Gasior Stephen L, Preston Graeme, Hedges Dale J, Gilbert Nicolas, Moran John V, Deininger Prescott L
Tulane Cancer Center and Department of Epidemiology, Tulane University Health Sciences Center SL-66, 1430 Tulane Ave., New Orleans, LA 70112, United States.
Gene. 2007 Apr 1;390(1-2):190-8. doi: 10.1016/j.gene.2006.08.024. Epub 2006 Sep 12.

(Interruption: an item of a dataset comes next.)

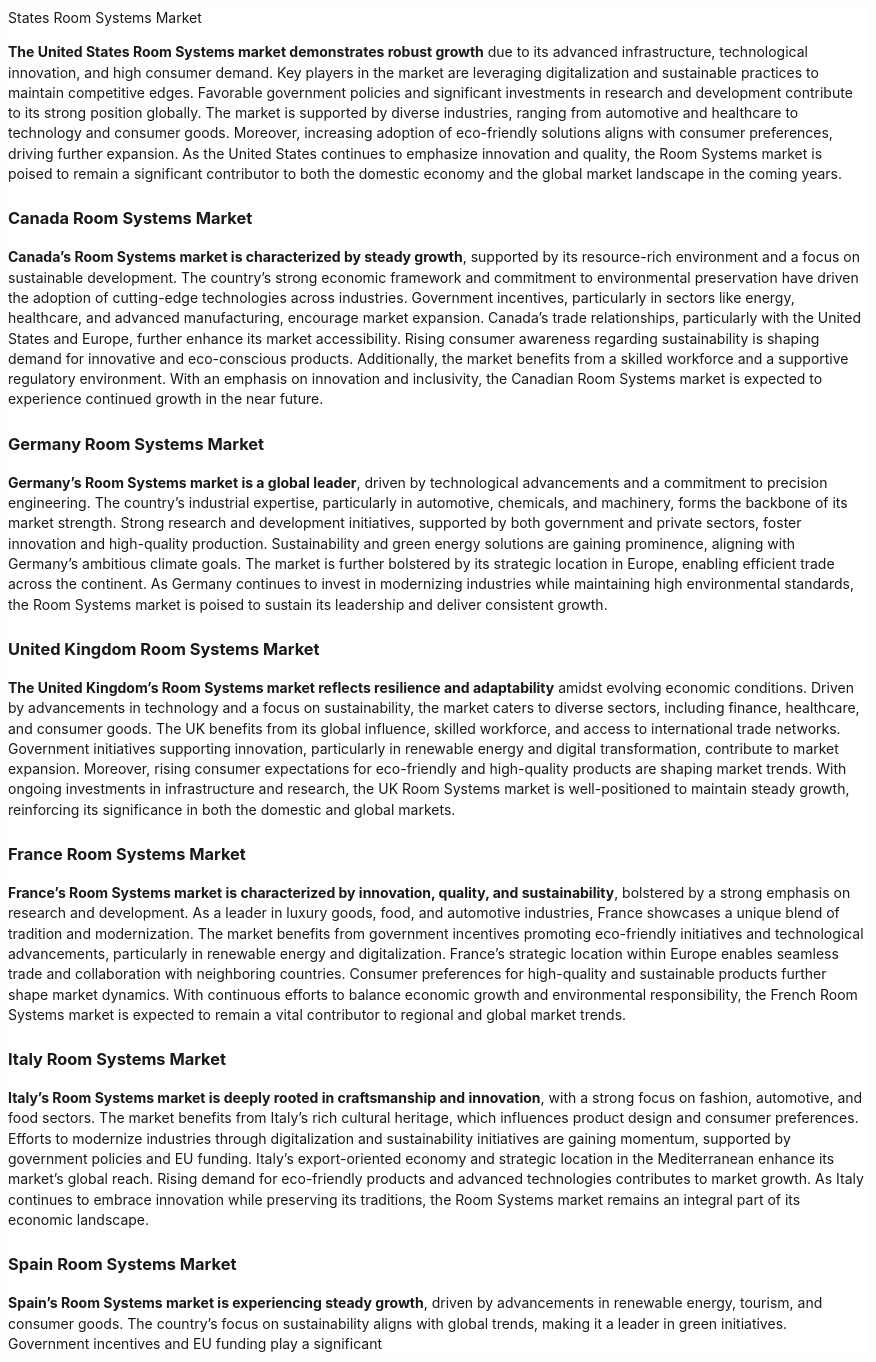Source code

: States Room Systems Market</strong></h3><p><strong>The United States Room Systems market demonstrates robust growth</strong> due to its advanced infrastructure, technological innovation, and high consumer demand. Key players in the market are leveraging digitalization and sustainable practices to maintain competitive edges. Favorable government policies and significant investments in research and development contribute to its strong position globally. The market is supported by diverse industries, ranging from automotive and healthcare to technology and consumer goods. Moreover, increasing adoption of eco-friendly solutions aligns with consumer preferences, driving further expansion. As the United States continues to emphasize innovation and quality, the Room Systems market is poised to remain a significant contributor to both the domestic economy and the global market landscape in the coming years.</p><h3><strong>Canada Room Systems Market</strong></h3><p><strong>Canada&rsquo;s Room Systems market is characterized by steady growth</strong>, supported by its resource-rich environment and a focus on sustainable development. The country&rsquo;s strong economic framework and commitment to environmental preservation have driven the adoption of cutting-edge technologies across industries. Government incentives, particularly in sectors like energy, healthcare, and advanced manufacturing, encourage market expansion. Canada&rsquo;s trade relationships, particularly with the United States and Europe, further enhance its market accessibility. Rising consumer awareness regarding sustainability is shaping demand for innovative and eco-conscious products. Additionally, the market benefits from a skilled workforce and a supportive regulatory environment. With an emphasis on innovation and inclusivity, the Canadian Room Systems market is expected to experience continued growth in the near future.</p><h3><strong>Germany Room Systems Market</strong></h3><p><strong>Germany&rsquo;s Room Systems market is a global leader</strong>, driven by technological advancements and a commitment to precision engineering. The country&rsquo;s industrial expertise, particularly in automotive, chemicals, and machinery, forms the backbone of its market strength. Strong research and development initiatives, supported by both government and private sectors, foster innovation and high-quality production. Sustainability and green energy solutions are gaining prominence, aligning with Germany&rsquo;s ambitious climate goals. The market is further bolstered by its strategic location in Europe, enabling efficient trade across the continent. As Germany continues to invest in modernizing industries while maintaining high environmental standards, the Room Systems market is poised to sustain its leadership and deliver consistent growth.</p><h3><strong>United Kingdom Room Systems Market</strong></h3><p><strong>The United Kingdom&rsquo;s Room Systems market reflects resilience and adaptability</strong> amidst evolving economic conditions. Driven by advancements in technology and a focus on sustainability, the market caters to diverse sectors, including finance, healthcare, and consumer goods. The UK benefits from its global influence, skilled workforce, and access to international trade networks. Government initiatives supporting innovation, particularly in renewable energy and digital transformation, contribute to market expansion. Moreover, rising consumer expectations for eco-friendly and high-quality products are shaping market trends. With ongoing investments in infrastructure and research, the UK Room Systems market is well-positioned to maintain steady growth, reinforcing its significance in both the domestic and global markets.</p><h3><strong>France Room Systems Market</strong></h3><p><strong>France&rsquo;s Room Systems market is characterized by innovation, quality, and sustainability</strong>, bolstered by a strong emphasis on research and development. As a leader in luxury goods, food, and automotive industries, France showcases a unique blend of tradition and modernization. The market benefits from government incentives promoting eco-friendly initiatives and technological advancements, particularly in renewable energy and digitalization. France&rsquo;s strategic location within Europe enables seamless trade and collaboration with neighboring countries. Consumer preferences for high-quality and sustainable products further shape market dynamics. With continuous efforts to balance economic growth and environmental responsibility, the French Room Systems market is expected to remain a vital contributor to regional and global market trends.</p><h3><strong>Italy Room Systems Market</strong></h3><p><strong>Italy&rsquo;s Room Systems market is deeply rooted in craftsmanship and innovation</strong>, with a strong focus on fashion, automotive, and food sectors. The market benefits from Italy&rsquo;s rich cultural heritage, which influences product design and consumer preferences. Efforts to modernize industries through digitalization and sustainability initiatives are gaining momentum, supported by government policies and EU funding. Italy&rsquo;s export-oriented economy and strategic location in the Mediterranean enhance its market&rsquo;s global reach. Rising demand for eco-friendly products and advanced technologies contributes to market growth. As Italy continues to embrace innovation while preserving its traditions, the Room Systems market remains an integral part of its economic landscape.</p><h3><strong>Spain Room Systems Market</strong></h3><p><strong>Spain&rsquo;s Room Systems market is experiencing steady growth</strong>, driven by advancements in renewable energy, tourism, and consumer goods. The country&rsquo;s focus on sustainability aligns with global trends, making it a leader in green initiatives. Government incentives and EU funding play a significant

The human Long Interspersed Element-1 (LINE-1) and the Short Interspersed Element (SINE) Alu comprise 28% of the human genome. They share the same L1-encoded endonuclease for insertion, which recognizes an A+T-rich sequence. Under a simple model of insertion distribution, this nucleotide preference would lead to the prediction that the populations of both elements would be biased towards A+T-rich regions. Genomic L1 elements do show an A+T-rich bias. In contrast, Alu is biased towards G+C-rich regions when compared to the genome average. Several analyses have demonstrated that relatively recent insertions of both elements show less G+C content bias relative to older elements. We have analyzed the repetitive element and G+C composition of more than 100 pre-insertion loci derived from de novo L1 insertions in cultured human cancer cells, which should represent an evolutionarily unbiased set of insertions. An A+T-rich bias is observed in the 50 bp flanking the endonuclease target site, consistent with the known target site for the L1 endonuclease. The L1, Alu, and G+C content of 20 kb of the de novo pre-insertion loci shows a different set of biases than that observed for fixed L1s in the human genome. In contrast to the insertion sites of genomic L1s, the de novo L1 pre-insertion loci are relatively L1-poor, Alu-rich and G+C neutral. Finally, a statistically significant cluster of de novo L1 insertions was localized in the vicinity of the c-myc gene. These results suggest that the initial insertion preference of L1, while A+T-rich in the initial vicinity of the break site, can be influenced by the broader content of the flanking genomic region and have implications for understanding the dynamics of L1 and Alu distributions in the human genome.
人类长散在核元件1(LINE-1)和短散在核元件(SINE)Alu占人类基因组的28%。它们共享相同的由L1编码的用于插入的内切酶,该内切酶识别富含A+T的序列。在一个简单的插入分布模型下,这种核苷酸偏好会导致预测这两种元件的群体将偏向于富含A+T的区域。基因组中的L1元件确实表现出富含A+T的偏向性。相比之下,与基因组平均水平相比,Alu偏向于富含G+C的区域。多项分析表明,与较老的元件相比,这两种元件相对较新的插入显示出较少的G+C含量偏向性。我们分析了来自培养的人类癌细胞中新生L1插入的100多个插入前位点的重复元件和G+C组成,这些位点应该代表了一组在进化上无偏向性的插入。在内切酶靶位点侧翼的50 bp中观察到富含A+T的偏向性,这与L1内切酶的已知靶位点一致。新生插入前位点20 kb的L1、Alu和G+C含量显示出与人类基因组中固定L1所观察到的不同的偏向性集合。与基因组L1的插入位点不同,新生L1插入前位点相对L1含量低、Alu含量高且G+C呈中性。最后,一个具有统计学意义的新生L1插入簇定位于c-myc基因附近。这些结果表明,L1的初始插入偏好虽然在断裂位点的初始附近富含A+T,但可能会受到侧翼基因组区域更广泛内容的影响,这对于理解L1和Alu在人类基因组中的分布动态具有重要意义。